▸ Source passage

# Anyone made a backplate for a D1-4 Chuck?



## HMF (Jun 13, 2011)

Hi guys,

I need to make a custom backplate for a 6" D1-4 chuck (that I bought from Tools4cheap.net).

How would I make a backplate to fit my spindle, and what would I make it of?


Thanks!


Nelson


----------



## Pacer (Jun 13, 2011)

Yeah, I can see the pins being the glitch in a homemade back plate --- wait, clarify what you are doing - did the chuck you got come with a D1-4 plate and you wanna make another type, or came with no plate and you wanna make a D1-4?
Anyway, the pins will probably be about the same cost as a new D1-4 Chinese plate, pins included.


----------



## HMF (Jun 13, 2011)

I'm talking about the entire adapter plate to fit to a chuck that did not have an integrated or separate D1-4 backplate, that I bought to make a backplate for so I could use it on my D 1-4 lathe.

Thanks,


Nelson


----------



## Tenn (Jul 30, 2011)

pics Dave pics won't believe it 'til we see it.


----------



## Tenn (Jul 30, 2011)

Awesome and well done !!!


----------



## Powerpooche (Jul 30, 2011)

You can get the spindle nose DIM'S here: http://shopswarf.orconhosting.net.nz/sindex.html

P.O.


----------



## British Steel (Aug 5, 2011)

Time for me to chip in re fixing/adjusting the studs in the backplate - the commercial studs have a milled longitudinal slot into which the head of a socket-head capscrew fits to stop rotation, the SHCS fitting into a counterbored &amp; threaded hole alongside the stud fixing hole (a bit like a "french key") - in a pinch a grubscrew might do?

▸ Information provided
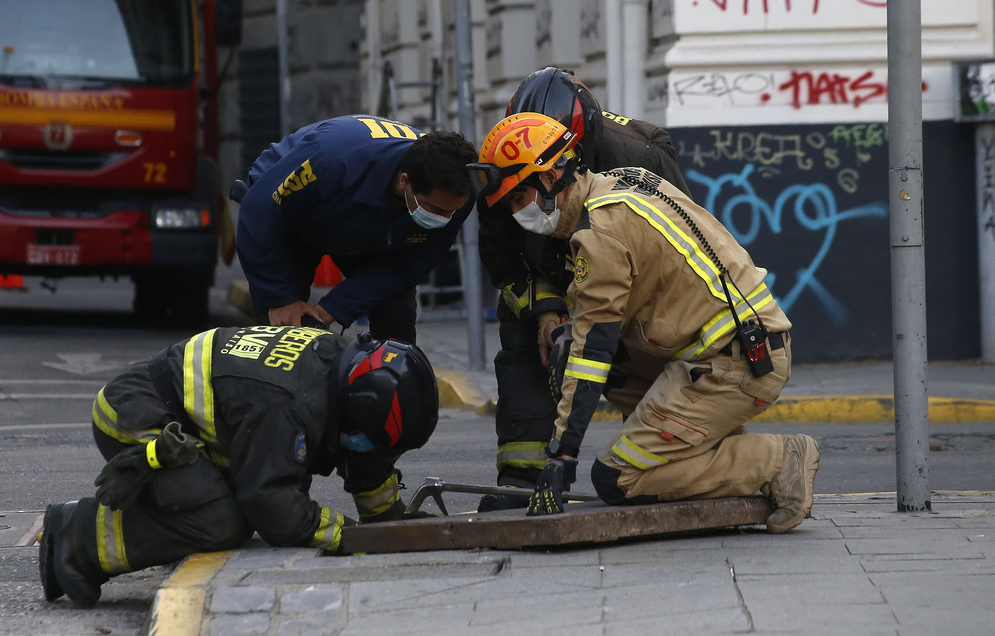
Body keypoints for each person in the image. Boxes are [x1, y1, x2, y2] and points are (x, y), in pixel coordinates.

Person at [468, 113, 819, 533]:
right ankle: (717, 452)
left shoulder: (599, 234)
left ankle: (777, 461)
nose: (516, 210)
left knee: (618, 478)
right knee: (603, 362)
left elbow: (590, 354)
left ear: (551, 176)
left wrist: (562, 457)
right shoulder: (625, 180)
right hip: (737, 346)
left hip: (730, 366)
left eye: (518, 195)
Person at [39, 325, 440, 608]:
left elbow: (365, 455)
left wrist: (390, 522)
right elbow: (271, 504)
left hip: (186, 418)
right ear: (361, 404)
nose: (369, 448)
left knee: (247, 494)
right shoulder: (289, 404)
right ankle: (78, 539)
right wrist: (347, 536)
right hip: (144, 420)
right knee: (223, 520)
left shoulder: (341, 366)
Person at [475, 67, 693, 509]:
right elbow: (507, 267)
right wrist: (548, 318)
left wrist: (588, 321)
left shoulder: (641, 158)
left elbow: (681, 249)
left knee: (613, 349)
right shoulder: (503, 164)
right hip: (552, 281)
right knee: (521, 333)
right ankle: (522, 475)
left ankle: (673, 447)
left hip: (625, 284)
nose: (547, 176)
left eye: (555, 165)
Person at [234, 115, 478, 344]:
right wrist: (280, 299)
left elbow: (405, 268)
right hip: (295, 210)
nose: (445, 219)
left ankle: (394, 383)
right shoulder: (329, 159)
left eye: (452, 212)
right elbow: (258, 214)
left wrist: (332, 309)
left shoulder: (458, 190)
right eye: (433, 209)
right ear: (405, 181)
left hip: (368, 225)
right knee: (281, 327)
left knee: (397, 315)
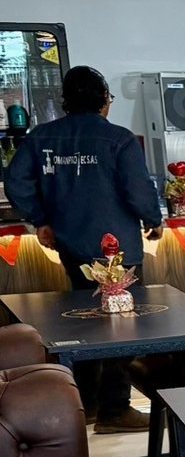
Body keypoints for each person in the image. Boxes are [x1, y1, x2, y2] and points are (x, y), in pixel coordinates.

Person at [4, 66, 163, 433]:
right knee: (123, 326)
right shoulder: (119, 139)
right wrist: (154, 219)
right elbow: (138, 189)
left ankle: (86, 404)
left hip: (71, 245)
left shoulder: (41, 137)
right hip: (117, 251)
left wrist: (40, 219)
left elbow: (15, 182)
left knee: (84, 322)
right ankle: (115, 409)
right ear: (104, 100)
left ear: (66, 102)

▸ Action item
Print the part of the chuck backplate thread starting at "You can get" and ending at "grubscrew might do?". None of the material is needed here.

▸ Solution for this problem
You can get the spindle nose DIM'S here: http://shopswarf.orconhosting.net.nz/sindex.html

P.O.


----------



## British Steel (Aug 5, 2011)

Time for me to chip in re fixing/adjusting the studs in the backplate - the commercial studs have a milled longitudinal slot into which the head of a socket-head capscrew fits to stop rotation, the SHCS fitting into a counterbored &amp; threaded hole alongside the stud fixing hole (a bit like a "french key") - in a pinch a grubscrew might do?